Qualche migliaio a settimana. È la quantità di lettere, pacchi, disegni e oggetti che vengono recapitati in Vaticano a nome di Papa Francesco. Missive che arrivano da tutto il mondo e che vengono gestite dall’Ufficio di Corrispondenza del Papa, situato nel Palazzo Apostolico. In questo servizio, Alessandro De Carolis riprende l’intervista rilasciata dal responsabile dell’Ufficio, mons. Giuliano Gallorini, al settimanale d’informazione “Vatican Magazine” prodotto dal Centro Televisivo Vaticano:
Il racconto di una vita arrivata a un bivio, per chiedergli un consiglio su come proseguire. La confidenza di un dramma personale, che sta uccidendo l’ultima speranza e che cerca nella sua saggezza un appiglio per non lasciarsi andare del tutto. Oppure una poesia, per dirgli in rima alternata o baciata che gli si vuole bene come e forse più che a un padre. O magari una sciarpa, confezionata apposta e spedita a casa sua, a quell’indirizzo che oggi tutti conoscono come fosse quello del vicino: Casa S. Marta, Città del Vaticano. Perché così oggi moltissimi sentono Papa Francesco: vicino. E per questo a migliaia dai quattro angoli del pianeta gli scrivono. Una trentina di sacchi a settimana – buste e pacchi di ogni forma e dimensioni – tutti diretti verso il corridoio ubicato nella Terza Loggia del Palazzo Apostolico, sul quale si aprono le stanze dell’Ufficio di Corrispondenza del Papa, diretto da mons. Giuliano Gallorini:
“Le richieste sono soprattutto di conforto e di preghiera. Moltissime riguardano – sarà anche il momento che viviamo – le difficoltà, soprattutto le malattie… Chiedono preghiere per i bambini, descrivono anche situazioni di difficoltà economiche. Si cerca di far sentire la vicinanza del Papa che coglie la loro sofferenza, il loro disagio, che è loro vicino nella preghiera. Poi, per quello che è possibile, ci aiutiamo indirizzando le richieste agli uffici specifici, per esempio le richieste di aiuti economici vengono trasmesse alle Caritas diocesane perché possano sia verificare, sia essere immediatamente più operativi”.

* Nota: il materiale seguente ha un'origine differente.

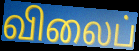
விலைப்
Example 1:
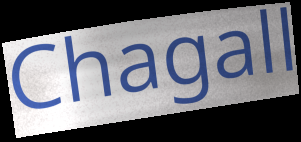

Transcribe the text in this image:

Chagall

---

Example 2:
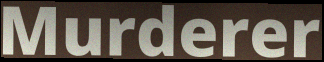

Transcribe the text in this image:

Murderer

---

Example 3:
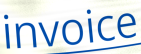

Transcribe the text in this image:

invoice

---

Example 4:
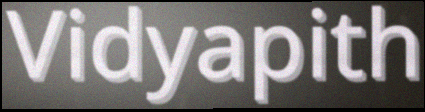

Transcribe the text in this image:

Vidyapith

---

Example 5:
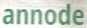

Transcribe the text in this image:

annode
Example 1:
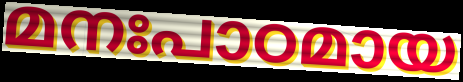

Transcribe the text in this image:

മനഃപാഠമായ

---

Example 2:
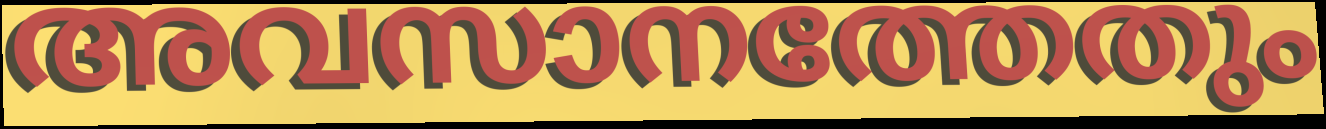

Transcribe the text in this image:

അവസാനത്തേതും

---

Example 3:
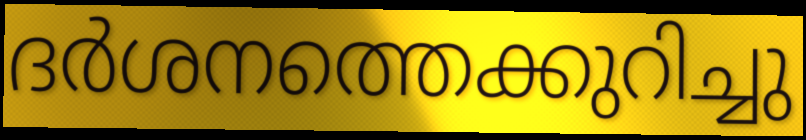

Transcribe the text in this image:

ദർശനത്തെക്കുറിച്ചു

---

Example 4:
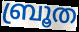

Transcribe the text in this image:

ബ്രൂത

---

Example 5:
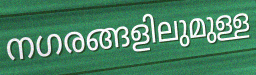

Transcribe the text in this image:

നഗരങ്ങളിലുമുള്ള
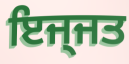
ਇਜ੍ਜਤ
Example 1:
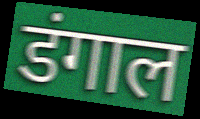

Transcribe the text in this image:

डंगाल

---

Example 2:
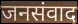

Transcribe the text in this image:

Mons. Gallorini, suor Anna e altre due signore: una piccola squadra per una montagna di corrispondenza, in dozzine di lingue. Ed è proprio la selezione per idioma il primo passo del lavoro che il gruppo affronta quotidianamente. Poi, le lettere vengono aperte e lette. Papa Francesco, da solo, non potrebbe farcela mai a sbrigare tutta la corrispondenza, quindi spetta al suo Ufficio aiutarlo a distinguere la richiesta di chi vuole dare un semplice saluto al Papa da quella di chi in Papa Francesco cerca conforto, un sostegno spirituale, una mano tesa per una necessità urgente. Sono queste le lettere che arrivano sulla sua scrivania:
“Sono i casi un po’ più delicati come i casi di coscienza. In questo caso, viene fatto un appunto e passato ai segretari perché il Papa prenda visione direttamente: senz’altro li legge, mette la sigla e ci indirizza su come dobbiamo rispondere”.
Dunque, non a tutte le lettere può rispondere Papa Francesco, ma tutte le lettere a Papa Francesco ricevono una risposta. Ma anche solo esprimere la gratitudine a suo nome, per un dono ricevuto o un saluto affettuoso, è compito che richiede una sintonia particolare con il suo stile:
“Leggere queste lettere più che con la mente con il cuore; condividere la sofferenza e cercare di trovare le parole adatte per esprimere quello che il Papa vuole veramente che si esprima: la vicinanza, la condivisione… È veramente nello stile del condividere. Del resto il Papa l’ha sempre detto che il pastore deve vivere con il gregge, con le pecore. Sentire e vivere l’esperienza con loro”.